DATA SECTION:
= Beginning of Section =

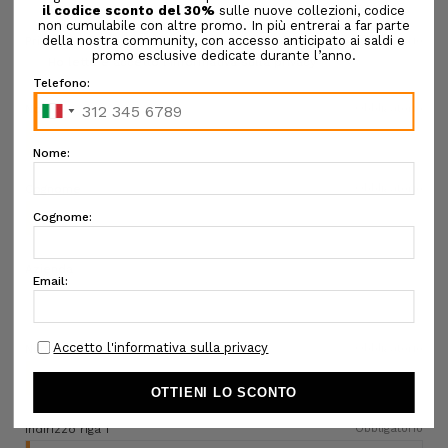
Privacy Policy
Obbligatorio
Ho letto e accetto l'informativa sulla privacy
Nome
Obbligatorio
Cognome
Obbligatorio
Azienda
Numero di telefono
Obbligatorio
Indirizzo riga 1
Obbligatorio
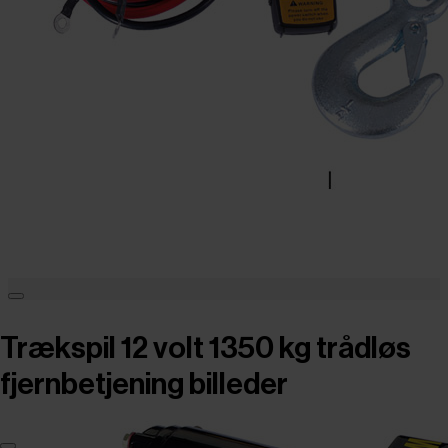
Trækspil 12 volt 1350 kg trådløs
fjernbetjening billeder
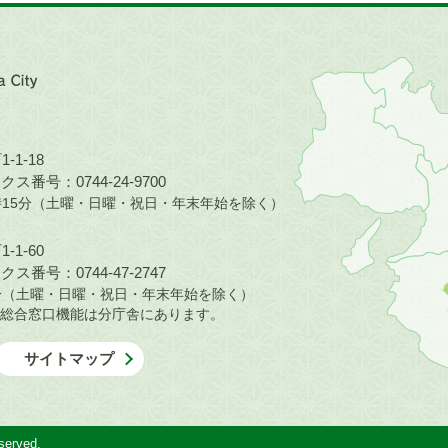
近
畿
地
方
の
-1-18
地
ス番号：0744-24-9700
図。
5時15分（土曜・日曜・祝日・年末年始を除く）
橿
原
-1-60
市
ス番号：0744-47-2747
は
30分（土曜・日曜・祝日・年末年始を除く）
奈
総合窓口機能は分庁舎にあります。
良
県
サイトマップ
の
北
部
に
served.
位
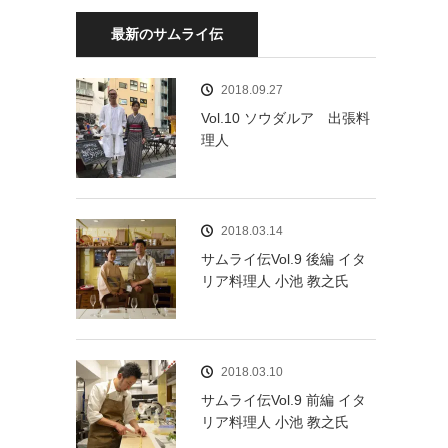
最新のサムライ伝
2018.09.27
Vol.10 ソウダルア 出張料
理人
2018.03.14
サムライ伝Vol.9 後編 イタ
リア料理人 小池 教之氏
2018.03.10
サムライ伝Vol.9 前編 イタ
リア料理人 小池 教之氏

= End of Section =

WHAT YOU HAVE TO DO:
Your output should be the lines from the line containing "ス番号：0744-24-9700" through the last line of the listing above, restated exactly, with no pictures among them.

OUTPUT OF THE TASK:
ス番号：0744-24-9700
図。
5時15分（土曜・日曜・祝日・年末年始を除く）
橿
原
-1-60
市
ス番号：0744-47-2747
は
30分（土曜・日曜・祝日・年末年始を除く）
奈
総合窓口機能は分庁舎にあります。
良
県
サイトマップ
の
北
部
に
served.
位
最新のサムライ伝
2018.09.27
Vol.10 ソウダルア 出張料
理人
2018.03.14
サムライ伝Vol.9 後編 イタ
リア料理人 小池 教之氏
2018.03.10
サムライ伝Vol.9 前編 イタ
リア料理人 小池 教之氏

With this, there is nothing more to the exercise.